We can define the health policies, which include the health conditions to be monitored in the environment and the health actions to take if these conditions are met.
Health conditions
Health conditions define the variables we want to monitor in the environment. The condition element defines what behavior can trigger this health policy. Only one condition element can be defined per health policy. We can choose from the following predefined health conditions:
- Excessive request timeout condition
- Specifies a percentage of HTTP requests that can time out. When the percentage of requests
exceeds the defined value, the health actions run. The timeout value depends on the environment configuration.
<excessiveRequestTimeout timeoutPercentage="5"/>
<excessiveResponseTime responseTime="10s"/>
Note: Requests that exceed the timeout value configured for the excessive request timeout condition are not counted toward this health condition.

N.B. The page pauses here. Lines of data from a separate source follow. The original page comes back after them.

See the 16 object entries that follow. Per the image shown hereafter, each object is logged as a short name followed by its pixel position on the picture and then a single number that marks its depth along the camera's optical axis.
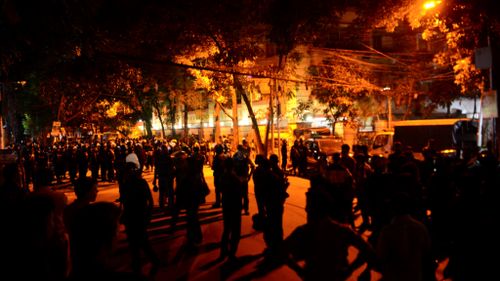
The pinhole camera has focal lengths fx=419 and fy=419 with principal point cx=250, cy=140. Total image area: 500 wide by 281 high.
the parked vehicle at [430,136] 18.31
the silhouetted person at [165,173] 11.98
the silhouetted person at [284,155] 22.86
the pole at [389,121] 28.82
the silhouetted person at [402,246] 3.75
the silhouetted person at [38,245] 3.31
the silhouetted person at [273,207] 7.36
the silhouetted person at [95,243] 2.61
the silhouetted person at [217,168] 11.44
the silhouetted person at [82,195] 5.71
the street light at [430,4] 11.50
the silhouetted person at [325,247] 3.56
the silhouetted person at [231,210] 7.31
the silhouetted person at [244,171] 11.13
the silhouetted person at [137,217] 6.90
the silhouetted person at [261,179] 7.48
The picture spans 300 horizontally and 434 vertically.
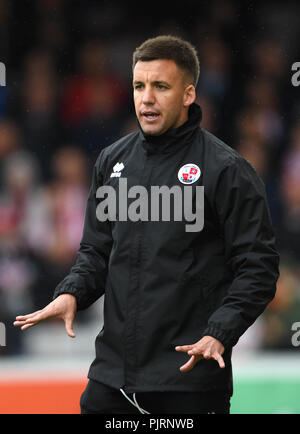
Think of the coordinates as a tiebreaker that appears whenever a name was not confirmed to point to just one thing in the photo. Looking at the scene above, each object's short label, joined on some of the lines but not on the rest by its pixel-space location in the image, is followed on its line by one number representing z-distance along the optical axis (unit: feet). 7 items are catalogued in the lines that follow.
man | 20.53
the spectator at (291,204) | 47.34
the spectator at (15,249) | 43.60
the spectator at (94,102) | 52.80
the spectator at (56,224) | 44.78
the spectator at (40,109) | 52.26
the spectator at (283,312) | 43.47
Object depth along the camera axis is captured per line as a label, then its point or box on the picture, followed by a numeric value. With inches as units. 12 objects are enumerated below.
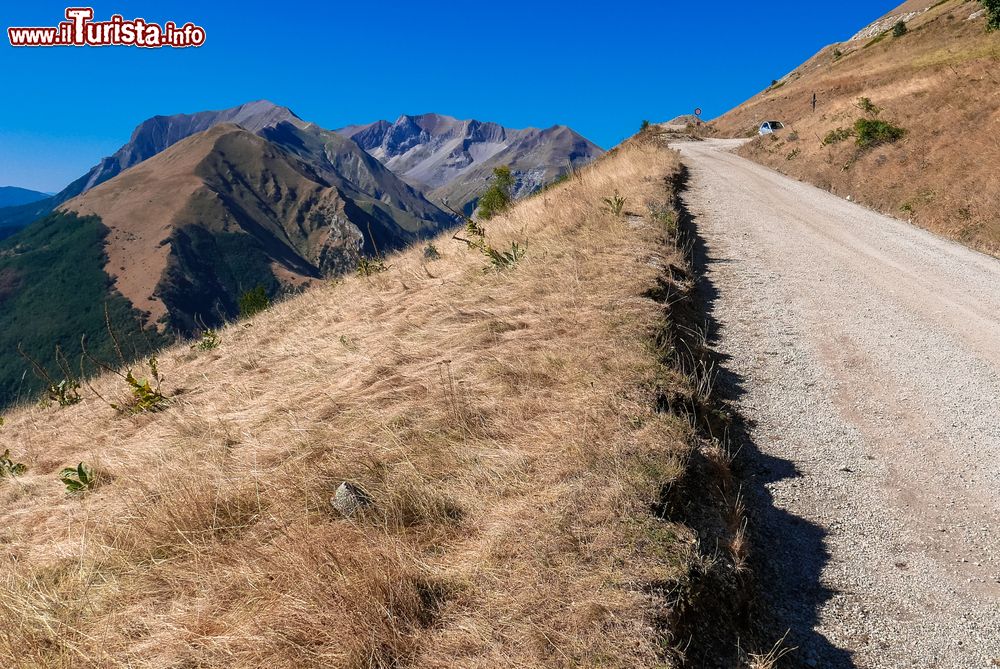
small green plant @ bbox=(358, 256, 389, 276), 539.2
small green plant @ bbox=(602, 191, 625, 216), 480.3
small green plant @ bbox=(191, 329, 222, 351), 458.9
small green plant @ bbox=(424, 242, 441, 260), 528.7
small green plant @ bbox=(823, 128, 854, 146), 968.3
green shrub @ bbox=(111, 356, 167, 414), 293.9
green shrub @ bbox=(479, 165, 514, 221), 846.6
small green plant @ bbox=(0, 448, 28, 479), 267.0
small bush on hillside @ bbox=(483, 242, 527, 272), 391.3
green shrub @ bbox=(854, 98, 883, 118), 994.5
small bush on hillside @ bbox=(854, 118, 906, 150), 847.7
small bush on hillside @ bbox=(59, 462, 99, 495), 203.5
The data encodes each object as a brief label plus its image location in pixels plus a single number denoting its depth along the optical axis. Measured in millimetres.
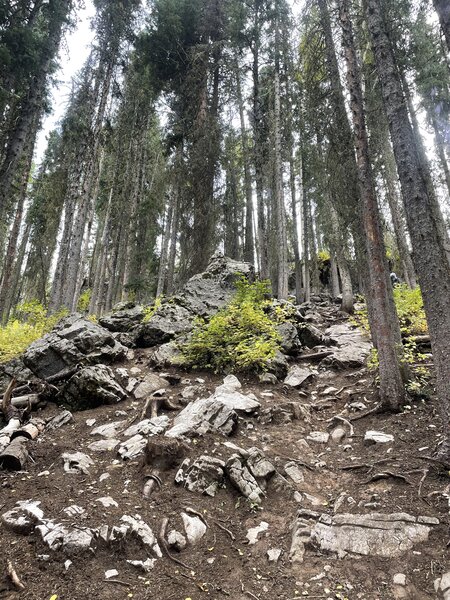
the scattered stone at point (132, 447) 4949
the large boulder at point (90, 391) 6914
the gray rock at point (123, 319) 10977
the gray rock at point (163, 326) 9805
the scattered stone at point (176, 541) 3545
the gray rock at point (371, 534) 3309
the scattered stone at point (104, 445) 5241
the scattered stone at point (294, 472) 4684
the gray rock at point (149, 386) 7098
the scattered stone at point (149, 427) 5516
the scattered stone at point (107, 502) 3898
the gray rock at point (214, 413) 5398
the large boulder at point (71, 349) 7754
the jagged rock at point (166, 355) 8273
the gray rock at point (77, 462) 4660
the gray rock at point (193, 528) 3674
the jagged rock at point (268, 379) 7562
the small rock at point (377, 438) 5137
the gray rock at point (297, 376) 7675
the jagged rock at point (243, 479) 4336
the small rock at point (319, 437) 5723
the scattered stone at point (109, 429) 5680
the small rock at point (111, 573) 3084
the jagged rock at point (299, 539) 3457
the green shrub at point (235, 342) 7863
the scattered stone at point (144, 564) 3232
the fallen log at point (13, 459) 4668
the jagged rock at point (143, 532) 3462
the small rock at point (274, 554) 3473
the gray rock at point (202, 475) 4398
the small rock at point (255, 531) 3729
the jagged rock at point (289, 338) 9078
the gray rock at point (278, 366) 7918
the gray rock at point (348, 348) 8594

For example, if the default timeout value is 60 seconds, then any request that exceeds 60 seconds times out and is not included in the average response time calculation. This restriction applies even if we do not define an excessive request timeout condition.
<excessiveMemoryUsage heapSizePercentage="85" timePeriod="5m"/>
<memoryLeak/>
Important:
- Dynamic Routing must be enabled to use either the excessive request timeout or excessive response time conditions.
- The healthAnalyzer-1.0 feature must be enabled in the server.xml file to use either the excessive memory usage or memory leak conditions. This feature can be enabled only for collective members.
Health actions
Health actions define the activities to perform when a health condition is not met. Action elements define what action is taken in response to a detected condition. All actions share the element type of <action>. The action attribute determines which action is taken and multiple actions can be defined for each health policy. Actions are run in the order they are specified in the policy. The following table lists the health actions supported in Liberty server environments:
Health action | Liberty servers that run in the same collective controller |
---|---|
Restart server. | Supported |
Take thread dumps. | Supported |
Take Java virtual machine (JVM) heap dumps. | Supported for servers that are running on the IBM JRE or Java Developer Kit |
Enter server into maintenance mode. | Supported |
Exit server out of maintenance mode. | Supported |
<action action="generateThreadDump"/> <action action="generateHeapDump"/> <action action="restartServer"/> <action action="enterMaintenanceMode"/> <action action="exitMaintenanceMode"/>
Health targets
Target elements define the scope of the topology being monitored for the condition. Three target types are available:- A host
<host hostName="someHost"/>
<cluster clusterName="someCluster"/>
<server hostName="Host" wlpUsrDirectory="/opt/ibm/liberty/wlp" serverName="Server"/>
Each target type has a unique element used to define it within the healthPolicy element. More than one target can be specified per health policy.